Reproduce the text of every page in the material word for word, line by line. Omit the pictures from your answer.
##### Material to process
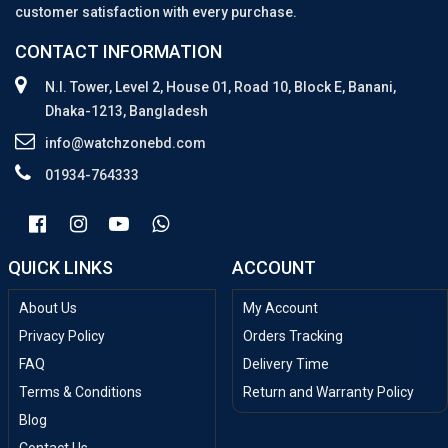
customer satisfaction with every purchase.
CONTACT INFORMATION
N.I. Tower, Level 2, House 01, Road 10, Block E, Banani,
Dhaka-1213, Bangladesh
info@watchzonebd.com
01934-764333
QUICK LINKS
ACCOUNT
About Us
My Account
Privacy Policy
Orders Tracking
FAQ
Delivery Time
Terms & Conditions
Return and Warranty Policy
Blog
##########
| Written reply |
customer satisfaction with every purchase.
CONTACT INFORMATION
N.I. Tower, Level 2, House 01, Road 10, Block E, Banani,
Dhaka-1213, Bangladesh
info@watchzonebd.com
01934-764333
QUICK LINKS
ACCOUNT
About Us
My Account
Privacy Policy
Orders Tracking
FAQ
Delivery Time
Terms & Conditions
Return and Warranty Policy
Blog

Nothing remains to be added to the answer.